Le projet est né en 2008, lorsque le producteur de l'époque, Christian Granderath, a donné à Andreas Dresen le livre de Murat Kurnaz, Five Years of My Life: An Innocent Man in Guantanamo. Le réalisateur l'a lu d'une traite et a été bouleversé. Il raconte :
"Le livre touchait directement mon sens de la justice. Je ne pouvais canaliser ma colère et simplement croire que quelque chose comme ça était possible, se produisait à notre époque. Je suis allé à Brême et j'y ai rencontré Murat qui m'a raconté son histoire."
"C'était extrêmement impressionnant de l'entendre parler de ces années à Guantanamo avec une douceur, sans aucun désir de vengeance. Le projet de départ était donc de raconter l'histoire de Murat, cette situation presque kafkaïenne dans laquelle il s'est retrouvé emprisonné, sans pouvoir communiquer."
"Mais je n'y suis pas parvenu. Sur le plan cinématographique, il n'y avait pas cette lueur d'espoir propre aux drames carcéraux classiques. On s'est donc enlisés dans le désespoir."
Andreas Dresen a passé beaucoup de temps à chercher l'interprète de Rabiye. Elle devait partager des traits avec la vraie et son origine germano-turque et, surtout, devait être capable de porter le film avec énergie. Le metteur en scène précise :
"Une certaine naïveté était importante, car c'est ce qui fait la beauté et la force de ce personnage. Rabiye avait besoin d'innocence pour entreprendre son combat en premier lieu. Meltem Kaptan est une comédienne de stand-up qui n'avait jamais joué de rôle principal dans un film. Elle m'a émue dès les premiers essais. Bien qu'elle n'ait pas d'enfants elle-même, vous aimeriez qu'elle soit votre mère, une fonceuse, une lionne !"
Rabiye Kurnaz contre George W. Bush a été présenté à la Berlinale 2022 où il a remporté l'Ours d'argent du meilleur scénario (Laila Stieler) et l'Ours d'argent de la meilleure interprétation (Meltem Kaptan).
Andreas Dresen est juge constitutionnel dans le Brandebourg. Il explique au sujet du droit et de la jurisprudence à travers son activité sur l'affaire Kurnaz : "Je pense que la Cour suprême des États-Unis a fait une très bonne impression. C'est l'un des aspects les plus optimistes de cette histoire : l'état de droit reste l'état de droit ; il ne peut pas être éradiqué comme ça. La séparation des pouvoirs a donc bien un effet.
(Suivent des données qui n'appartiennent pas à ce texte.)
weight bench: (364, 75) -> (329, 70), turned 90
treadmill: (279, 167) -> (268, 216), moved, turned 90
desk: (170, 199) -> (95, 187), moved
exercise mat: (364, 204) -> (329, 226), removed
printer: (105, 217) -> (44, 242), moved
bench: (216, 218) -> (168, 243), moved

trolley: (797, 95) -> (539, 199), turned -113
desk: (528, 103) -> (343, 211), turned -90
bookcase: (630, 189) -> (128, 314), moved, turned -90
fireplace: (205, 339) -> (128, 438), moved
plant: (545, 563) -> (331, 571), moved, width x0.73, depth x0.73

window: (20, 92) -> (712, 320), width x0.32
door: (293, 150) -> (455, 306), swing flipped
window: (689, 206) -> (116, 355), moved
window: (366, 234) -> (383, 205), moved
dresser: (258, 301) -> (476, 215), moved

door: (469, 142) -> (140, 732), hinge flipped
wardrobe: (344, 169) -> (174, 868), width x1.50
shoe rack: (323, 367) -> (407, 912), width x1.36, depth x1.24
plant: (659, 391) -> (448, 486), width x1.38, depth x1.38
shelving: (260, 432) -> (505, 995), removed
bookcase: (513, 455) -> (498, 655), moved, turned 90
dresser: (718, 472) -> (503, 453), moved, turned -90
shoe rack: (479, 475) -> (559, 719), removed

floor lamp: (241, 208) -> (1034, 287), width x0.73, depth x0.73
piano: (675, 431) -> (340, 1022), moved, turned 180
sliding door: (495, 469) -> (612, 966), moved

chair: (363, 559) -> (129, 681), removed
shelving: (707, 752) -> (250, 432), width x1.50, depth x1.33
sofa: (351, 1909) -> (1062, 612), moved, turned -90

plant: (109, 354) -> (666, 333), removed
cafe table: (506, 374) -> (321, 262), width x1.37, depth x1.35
"Est-ce qu'en fin de compte, il peut toujours agir et esquiver les feintes du monde politique, c'est une autre affaire. Certes, mon travail à la cour opère à un niveau complètement différent, mais même ici, je suis témoin de la façon dont les politiciens ne peuvent pas faire ce qu'ils veulent. Il y a toujours une autorité qui vérifie si l'action politique est conforme à la Constitution ou non. Je trouve cela très réconfortant."
Andreas Dresen a rencontré Rabiye le temps d'un dîner et connaissait déjà l'avocat Bernhard Docke depuis ses rencontres avec Murat. Le metteur en scène confie : "L'idée qu'il serait peut-être possible de mieux raconter l'histoire du point de vue de ces deux personnes m'est venue dès que je suis rentré chez moi."
La scénariste Laila Stieler ajoute : "La première rencontre avec Rabiye avait déjà été un coup de foudre. Elle est non seulement une personne formidable, mais aussi un cadeau pour moi en tant que scénariste. Inspirée par sa personnalité, l'idée a également émergé de lier l'arrière-plan politique de son histoire à des dispositifs comiques."
"En tant que mère d'un fils qui commençait à devenir homme, je pouvais m'imaginer les peurs qui surgissent lorsque les enfants commencent à suivre leur propre chemin. J'ai tout de suite aimé ce côté universel."
Le fils aîné de Rabiye a été libéré de Guantanamo en août 2006. Laila Stieler explique au sujet de ce long intervalle avec la sortie du film : "Il y aurait certainement eu des obstacles à le faire plus tôt. Rabiye a été gravement malade pendant de nombreuses années. Il aurait été plus difficile de lui parler d'un film. Nous aurions certainement mené nos entretiens et nos recherches différemment, plus difficilement, ce qui nous aurait sans doute rendu insatisfaits."
"Ce qui s'est passé entre 2001 et 2006 n'a pas seulement traumatisé Murat et Rabiye mais toute la famille Kurnaz. Le père et les frères de Murat ont également été aspirés dans la tempête. Ils ont résisté à la pression, mais ils ont été laissés de côté dans cette histoire."